Fortunately, in the case of JS++, the disadvantages could not occur and we were able to take full advantage of GLR parsing.
Optimization
In JS++’s case, we were able to optimize the GLR parsing so that it would not need to be performed if it was unnecessary. By leveraging unlimited lookahead, we can determine quite a bit:
Foo < bar && baz; // No GLR necessary Foo < bar > baz; // Yes Foo < int > foo; // No // etc.
Furthermore, in JS++, unlimited lookahead and GLR parsing would only need to be performed until the semicolon.
Bonus Section: Type Casts, Instantiations, and Function Calls
If you are only interested in GLR parsing in general, this section may be redundant and you can safely skip it; however, if you want to better understand JS++ under the hood, this can be useful. There is another case in JS++ where GLR parsing may be required. I’m a traditionalist, and I like the C syntax. As a consequence, we use the C-style syntax for explicit type casts (rather than an as
keyword and the like):
int foo = (int) bar;
Once again, this introduces ambiguities:
(foo)(bar);
In the above expression, are we calling a function foo
with argument bar
, or are we casting bar
to type foo
? Yet again, inheriting JavaScript’s syntax introduces complexity.
Fortunately, we are able to resolve the ambiguity in a similar way to variable declarations vs. comparison expressions. If foo
is a type, it’s a type cast. In all other cases, it’s a function call.
This should have been satisfactory. However, we were concerned with instantiation too. Since JavaScript allows instantiation without arguments, JS++ inherited this:
new Foo; // Instantiate 'Foo' with no arguments
This can create an entire array of complexities:
new a; // Instantiation new (a); // Instantiation new a(); // Instantiation new a(b); // Instantiation new a(b, c); // Instantiation new (a)(); // Instantiation new (a)(b); // Ambiguous new (a)(b, c); // Ambiguous new (a)()(); // Instantiation. Valid code: function a(){ return function() {}; } new a()(); new (a)(b)(); // Ambiguous new (a)(b, c)(); // Ambiguous new (a)(b)(c); // Ambiguous new (a)(b, c)(d, e); // Ambiguous new (a)()(b); // Instantiation new (); // Parse error new ()a; // Parse error new ()(a); // Parse error new ()(a)(b); // Parse error
The ambiguities in the above examples were much more difficult to resolve. We couldn’t disambiguate based on whether or not a “type” was present because instantiation (a ‘new’ expression) requires a type to be specified just as much as a type cast expression would. How we parse also depends on the order of operations.

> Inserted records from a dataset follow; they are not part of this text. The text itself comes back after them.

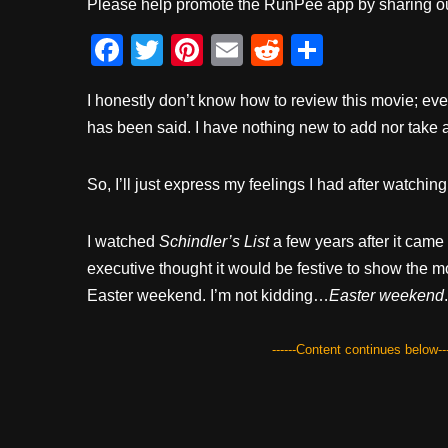
Please help promote the RunPee app by sharing ou
F
T
Pi
E
R
S
a
wi
nt
m
e
h
I honestly don’t know how to review this movie; eve
c
tt
er
ail
d
ar
has been said. I have nothing new to add nor take 
e
er
e
di
e
b
st
t
So, I’ll just express my feelings I had after watchin
o
o
I watched
Schindler’s List
a few years after it came
k
executive thought it would be festive to show the m
Easter weekend. I’m not kidding…
Easter weekend
.
------Content continues below---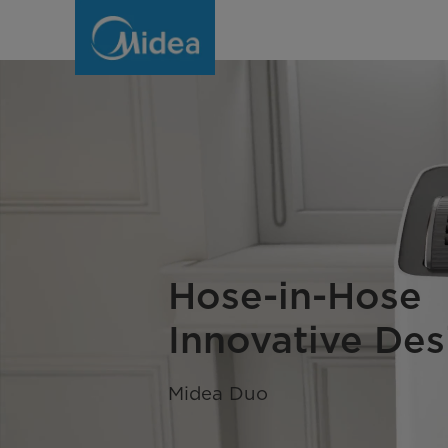
Portable
Air
Conditioners
(AC)
-
Midea
Global
Hose-in-Hose
Innovative Des
Midea Duo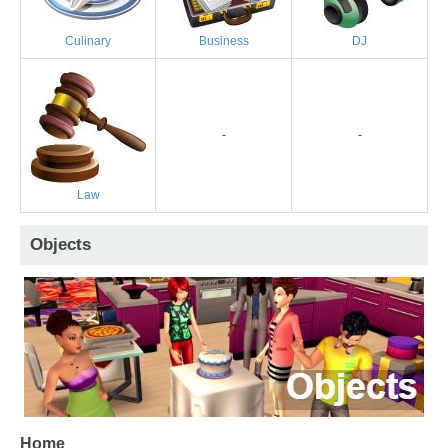
Culinary
Business
DJ
-
-
Law
Objects
Home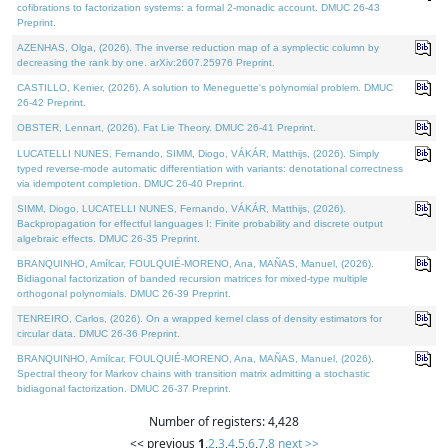
cofibrations to factorization systems: a formal 2-monadic account. DMUC 26-43
Preprint.
AZENHAS, Olga, (2026). The inverse reduction map of a symplectic column by
decreasing the rank by one. arXiv:2607.25976 Preprint.
CASTILLO, Kenier, (2026). A solution to Meneguette's polynomial problem. DMUC
26-42 Preprint.
OBSTER, Lennart, (2026). Fat Lie Theory. DMUC 26-41 Preprint.
LUCATELLI NUNES, Fernando, SIMM, Diogo, VÁKÁR, Matthijs, (2026). Simply
typed reverse-mode automatic differentiation with variants: denotational correctness
via idempotent completion. DMUC 26-40 Preprint.
SIMM, Diogo, LUCATELLI NUNES, Fernando, VÁKÁR, Matthijs, (2026).
Backpropagation for effectful languages I: Finite probability and discrete output
algebraic effects. DMUC 26-35 Preprint.
BRANQUINHO, Amílcar, FOULQUIÉ-MORENO, Ana, MAÑAS, Manuel, (2026).
Bidiagonal factorization of banded recursion matrices for mixed-type multiple
orthogonal polynomials. DMUC 26-39 Preprint.
TENREIRO, Carlos, (2026). On a wrapped kernel class of density estimators for
circular data. DMUC 26-36 Preprint.
BRANQUINHO, Amílcar, FOULQUIÉ-MORENO, Ana, MAÑAS, Manuel, (2026).
Spectral theory for Markov chains with transition matrix admitting a stochastic
bidiagonal factorization. DMUC 26-37 Preprint.
Number of registers: 4,428
<< previous
1
,
2
,
3
,
4
,
5
,
6
,
7
,
8
next >>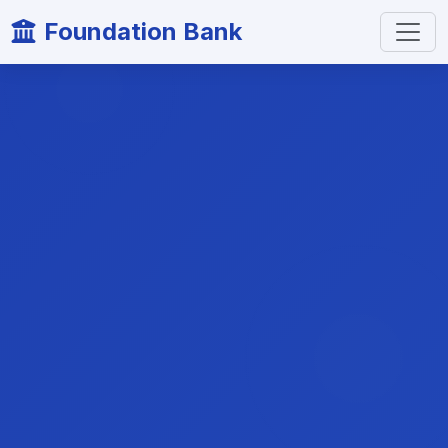
Foundation Bank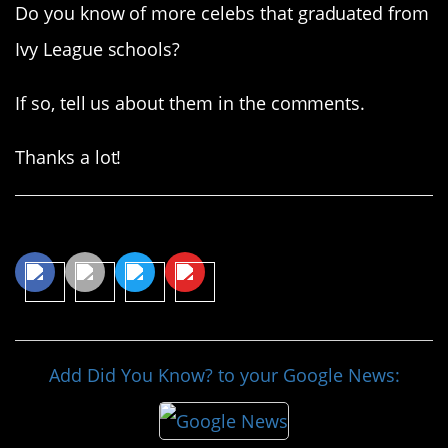
Do you know of more celebs that graduated from
Ivy League schools?
If so, tell us about them in the comments.
Thanks a lot!
Share This Article
Add Did You Know? to your Google News: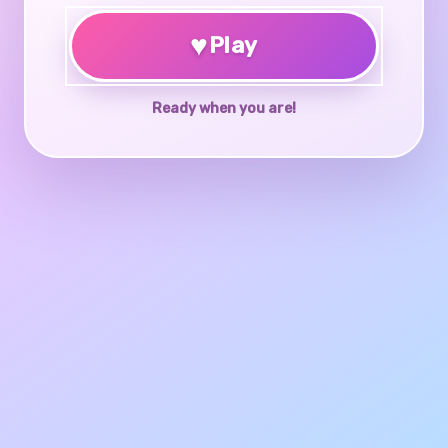
♥
Play
Ready when you are!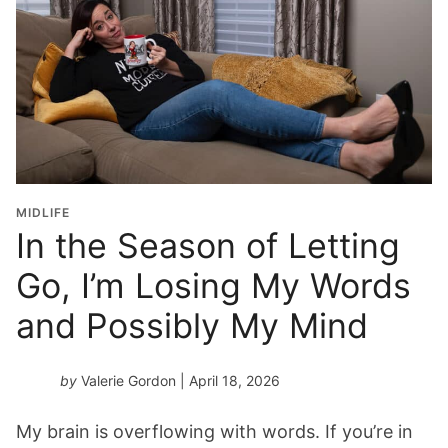
MIDLIFE
In the Season of Letting
Go, I’m Losing My Words
and Possibly My Mind
by
Valerie Gordon
| April 18, 2026
My brain is overflowing with words. If you’re in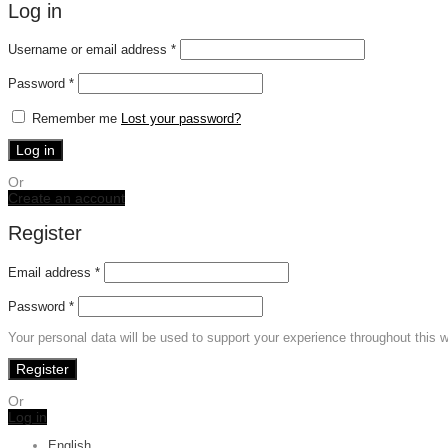
Log in
Required
Username or email address
*
Required
Password
*
Remember me
Lost your password?
Log in
Or
Create an account
Register
Email address
*
Password
*
Your personal data will be used to support your experience throughout this 
Register
Or
Log in
English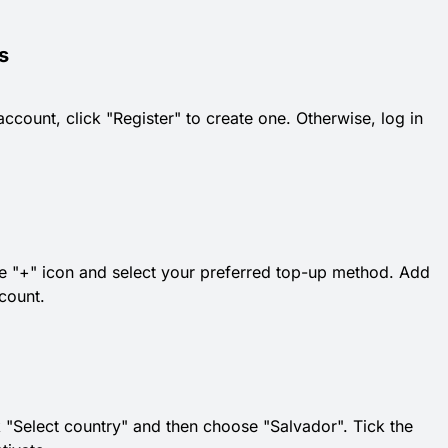
s
count, click "Register" to create one. Otherwise, log in
 the "+" icon and select your preferred top-up method. Add
count.
k "Select country" and then choose "Salvador". Tick the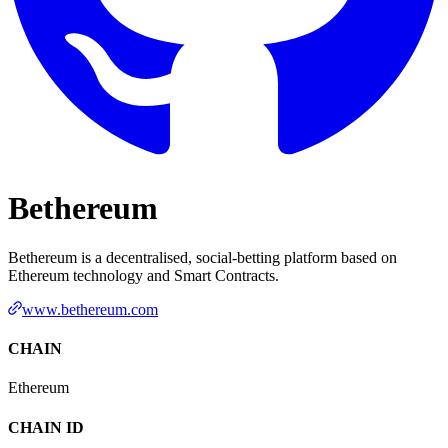
Bethereum
Bethereum is a decentralised, social-betting platform based on
Ethereum technology and Smart Contracts.
www.bethereum.com
CHAIN
Ethereum
CHAIN ID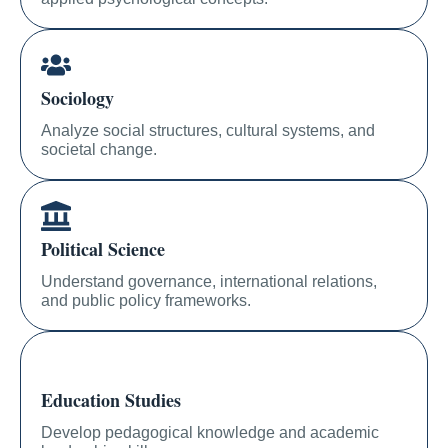
Sociology
Analyze social structures, cultural systems, and
societal change.
Political Science
Understand governance, international relations,
and public policy frameworks.
Education Studies
Develop pedagogical knowledge and academic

The simple cop out would be to require all instantiations to specify explicit arguments. However, I felt this was too restrictive. Since JavaScript’s “native global objects” can be instantiated, code like this is all too common:
var d = new Date;
This introduces a tricky predicament. We didn’t want to prevent developers with a JavaScript code base from using JS++ without running a converter. There are corner cases where conversion is required, but if the syntax is in popular usage, we couldn’t (and shouldn’t) make a breaking change. However, I noticed a strange quirk in JavaScript:
function a(){ } new +a; // Uncaught SyntaxError: Unexpected token +
This happened for all the unary operators. Our lead engineer promptly looked up the ECMAScript specification, and it appears unary expressions are not allowed inside ‘new’ expressions. We were in luck. Problem solved. In JS++, as specified in the documentation, a type cast expression is a unary expression. Since we already disambiguated function calls vs. type casts, we had nothing else to worry about.
… And that’s how the type cast syntax came to JS++.
Conclusion
If done right, the GLR parsing strategy can be effective for introducing cleaner syntax. GLR parsing has its drawbacks and needs to be carefully considered with the rest of the language design and parser/compiler architecture. We hope this in-depth analysis provides greater insight to the internals of JS++ and enables you to better understand the nuances of the language.